Research Institute for Translation Studies (RITS)

Document Type : Translation Studies


Assistant Professor, Department of Foreign Languages, Imam Sadiq University



By employing insights from the theory of intertextuality (Bakhtin, 1981; Kristeva, 1980; Popovic 1990) and Farhazad’s Model (2009), this research seeks to shed light on how a versified translation of a poem stands in intertextual relationship with other poems. Through a case study of the translation of “The Solitary Reaper” into Azerbaijani Turkish, the study aims to explore how the Turkish versified translation of this poem stands in intertextual relationship with other poems explicitly and implicitly. The results showed that the author’s Turkish translation of “The Solitary Reaper” stands in an intertextual relationship with Turkish poetry of Shahriar, Zelimkhan Yaqub, Aliagha Vahid, Rowshan Zamir, Seyyed Azim Shairvani and Persian poetry of Shahriar on the one hand and English poem of Wordsworth on the other hand in terms of content and genre. Moreover, the translation of “The Solitary Reaper” is not the English ballad reproduced in Turkish, but a ghazal that quotes from and refers to Wordsworth’s ballad intertextually. In the second attempt, some translations from and into Persian and Azerbaijani Turkish are provided to carry out a crosslinguistic analysis. The results of the paper showed that the themes of poems play a key role in translation. Religious or political poems need different strategies to convey the associated themes.
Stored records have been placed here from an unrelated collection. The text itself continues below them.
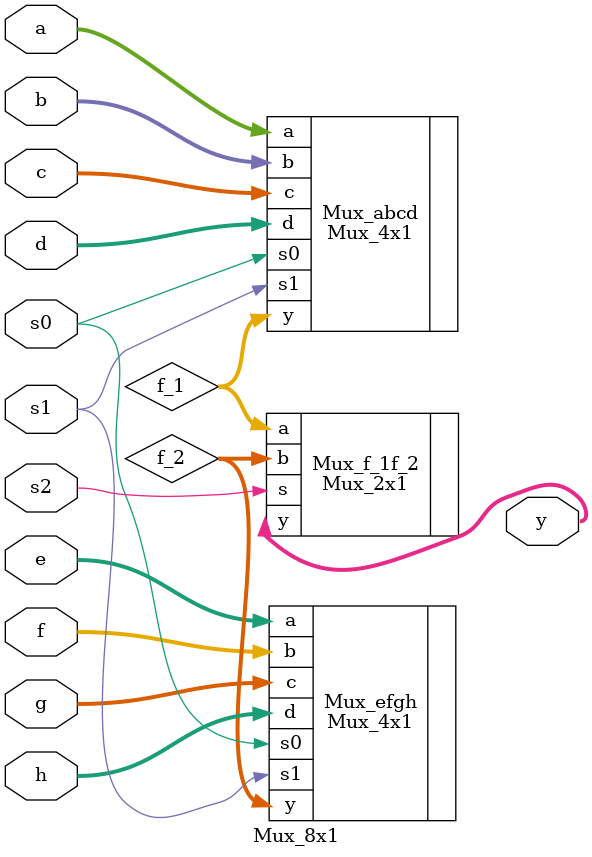
<source format=v>
module Mux_8x1 #(parameter N=32)(a,b,c,d,e,f,g,h,s0,s1,s2,y);
input [N-1:0]a,b,c,d,e,f,g,h;
input s0,s1,s2;
output [N-1:0]y;

wire [N-1:0]f_1,f_2;

Mux_4x1 #(.N(N)) Mux_abcd(.a(a),
			  .b(b),
			  .c(c),
  			  .d(d),
			  .s0(s0),
			  .s1(s1),
			  .y(f_1));

Mux_4x1 #(.N(N)) Mux_efgh(.a(e),
			  .b(f),
			  .c(g),
  			  .d(h),
			  .s0(s0),
			  .s1(s1),
			  .y(f_2));

Mux_2x1 #(.N(N)) Mux_f_1f_2(.a(f_1),
			.b(f_2),
			.y(y),
			.s(s2));

endmodule
</source>
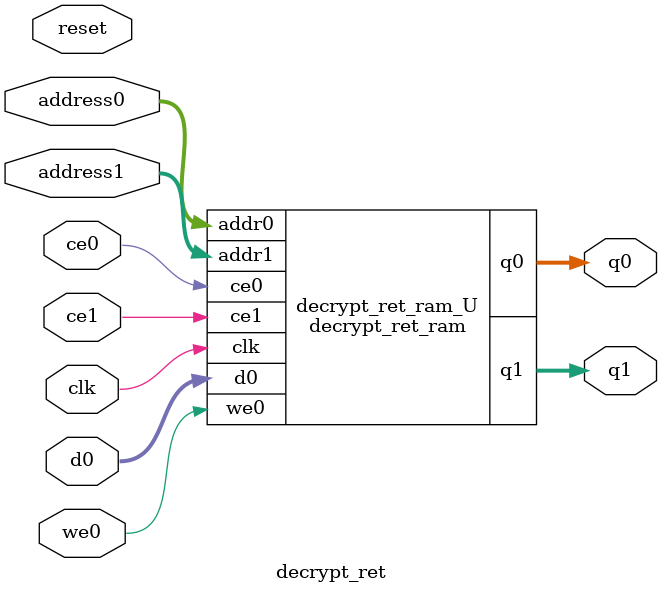
<source format=v>
`timescale 1 ns / 1 ps
module decrypt_ret_ram (addr0, ce0, d0, we0, q0, addr1, ce1, q1,  clk);

parameter DWIDTH = 32;
parameter AWIDTH = 5;
parameter MEM_SIZE = 32;

input[AWIDTH-1:0] addr0;
input ce0;
input[DWIDTH-1:0] d0;
input we0;
output reg[DWIDTH-1:0] q0;
input[AWIDTH-1:0] addr1;
input ce1;
output reg[DWIDTH-1:0] q1;
input clk;

(* ram_style = "block" *)reg [DWIDTH-1:0] ram[0:MEM_SIZE-1];




always @(posedge clk)  
begin 
    if (ce0) 
    begin
        if (we0) 
        begin 
            ram[addr0] <= d0; 
        end 
        q0 <= ram[addr0];
    end
end


always @(posedge clk)  
begin 
    if (ce1) 
    begin
        q1 <= ram[addr1];
    end
end


endmodule

`timescale 1 ns / 1 ps
module decrypt_ret(
    reset,
    clk,
    address0,
    ce0,
    we0,
    d0,
    q0,
    address1,
    ce1,
    q1);

parameter DataWidth = 32'd32;
parameter AddressRange = 32'd32;
parameter AddressWidth = 32'd5;
input reset;
input clk;
input[AddressWidth - 1:0] address0;
input ce0;
input we0;
input[DataWidth - 1:0] d0;
output[DataWidth - 1:0] q0;
input[AddressWidth - 1:0] address1;
input ce1;
output[DataWidth - 1:0] q1;



decrypt_ret_ram decrypt_ret_ram_U(
    .clk( clk ),
    .addr0( address0 ),
    .ce0( ce0 ),
    .we0( we0 ),
    .d0( d0 ),
    .q0( q0 ),
    .addr1( address1 ),
    .ce1( ce1 ),
    .q1( q1 ));

endmodule


</source>
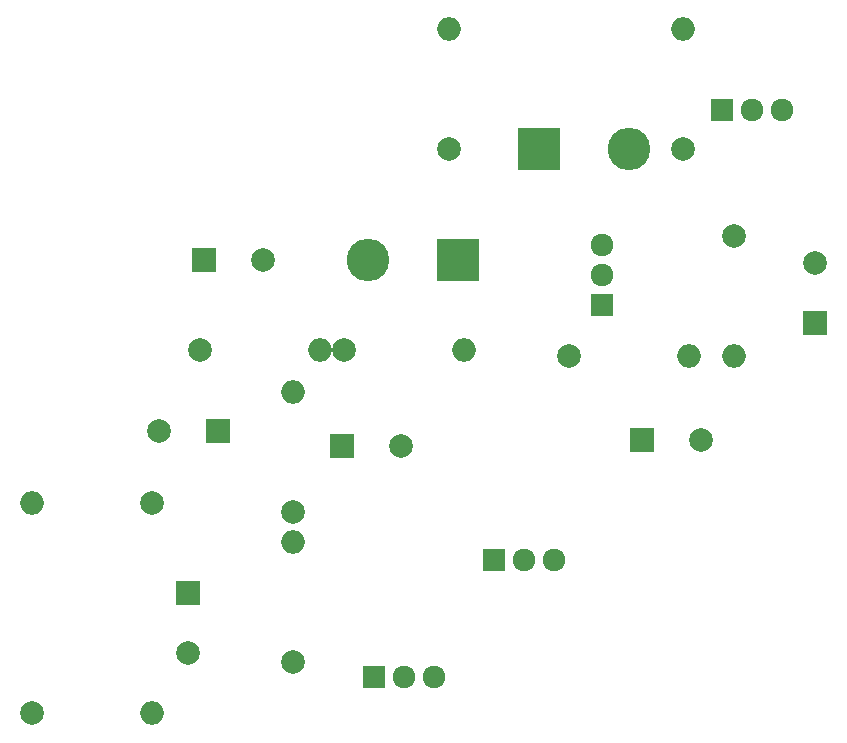
<source format=gbr>
G04 #@! TF.FileFunction,Soldermask,Bot*
%FSLAX46Y46*%
G04 Gerber Fmt 4.6, Leading zero omitted, Abs format (unit mm)*
G04 Created by KiCad (PCBNEW 4.0.5) date 06/16/17 00:38:59*
%MOMM*%
%LPD*%
G01*
G04 APERTURE LIST*
%ADD10C,0.100000*%
%ADD11C,1.920000*%
%ADD12R,1.920000X1.920000*%
%ADD13R,2.000000X2.000000*%
%ADD14C,2.000000*%
%ADD15R,3.600000X3.600000*%
%ADD16O,3.600000X3.600000*%
%ADD17O,2.000000X2.000000*%
G04 APERTURE END LIST*
D10*
D11*
X111760000Y-105918000D03*
X111760000Y-103378000D03*
D12*
X111760000Y-108458000D03*
D13*
X78058000Y-104648000D03*
D14*
X83058000Y-104648000D03*
D13*
X76708000Y-132842000D03*
D14*
X76708000Y-137842000D03*
D13*
X89742000Y-120396000D03*
D14*
X94742000Y-120396000D03*
D13*
X79248000Y-119126000D03*
D14*
X74248000Y-119126000D03*
D13*
X115142000Y-119888000D03*
D14*
X120142000Y-119888000D03*
D13*
X129794000Y-109902000D03*
D14*
X129794000Y-104902000D03*
D15*
X99568000Y-104648000D03*
D16*
X91948000Y-104648000D03*
D15*
X106426000Y-95250000D03*
D16*
X114046000Y-95250000D03*
D11*
X94996000Y-139954000D03*
X97536000Y-139954000D03*
D12*
X92456000Y-139954000D03*
D11*
X105156000Y-130048000D03*
X107696000Y-130048000D03*
D12*
X102616000Y-130048000D03*
D11*
X124460000Y-91948000D03*
X127000000Y-91948000D03*
D12*
X121920000Y-91948000D03*
D14*
X63500000Y-143002000D03*
D17*
X73660000Y-143002000D03*
D14*
X73660000Y-125222000D03*
D17*
X63500000Y-125222000D03*
D14*
X85598000Y-138684000D03*
D17*
X85598000Y-128524000D03*
D14*
X85598000Y-125984000D03*
D17*
X85598000Y-115824000D03*
D14*
X98806000Y-95250000D03*
D17*
X98806000Y-85090000D03*
D14*
X77724000Y-112268000D03*
D17*
X87884000Y-112268000D03*
D14*
X89916000Y-112268000D03*
D17*
X100076000Y-112268000D03*
D14*
X118618000Y-95250000D03*
D17*
X118618000Y-85090000D03*
D14*
X122936000Y-102616000D03*
D17*
X122936000Y-112776000D03*
D14*
X108966000Y-112776000D03*
D17*
X119126000Y-112776000D03*
M02*

</source>
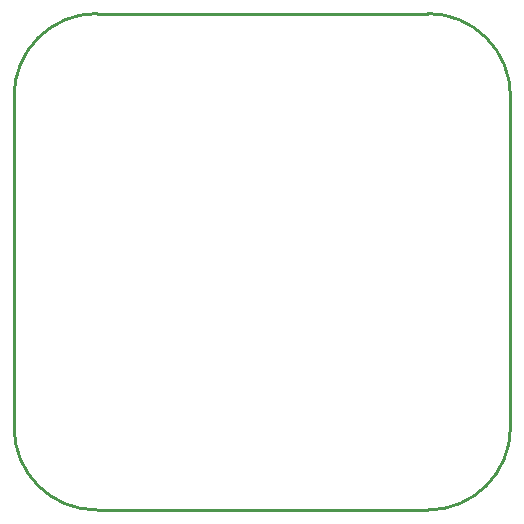
<source format=gko>
G04 Layer: BoardOutlineLayer*
G04 EasyEDA v6.5.47, 2024-10-10 17:33:07*
G04 1afe02ac590648b8963bdaa5cf7a1cf7,02b1cd47abf14eeea88f237cf3128960,10*
G04 Gerber Generator version 0.2*
G04 Scale: 100 percent, Rotated: No, Reflected: No *
G04 Dimensions in millimeters *
G04 leading zeros omitted , absolute positions ,4 integer and 5 decimal *
%FSLAX45Y45*%
%MOMM*%

%ADD10C,0.2540*%
D10*
X508000Y13196773D02*
G01*
X508000Y16000468D01*
X4011691Y12496774D02*
G01*
X1207998Y12496774D01*
X4711689Y16000468D02*
G01*
X4711689Y13196773D01*
X1207998Y16700466D02*
G01*
X4011691Y16700466D01*
G75*
G01*
X4011692Y16700467D02*
G02*
X4711691Y16000468I0J-699999D01*
G75*
G01*
X4711691Y13196773D02*
G02*
X4011692Y12496775I-699999J1D01*
G75*
G01*
X1207999Y12496775D02*
G02*
X507999Y13196773I-1J699999D01*
G75*
G01*
X507999Y16000468D02*
G02*
X1207999Y16700467I699999J0D01*

%LPD*%
M02*

</source>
For instance, in the religious poem examined in this study, using loan words to convey the religious themes properly is one of the strategies used by the translator while in the political poem of Ashraf, transferring the harsh tonality of the Turkish poem into Persian is the strategy applied by the translator through phonological transfer to show the political context of the poem in the poet’s revolutionary era.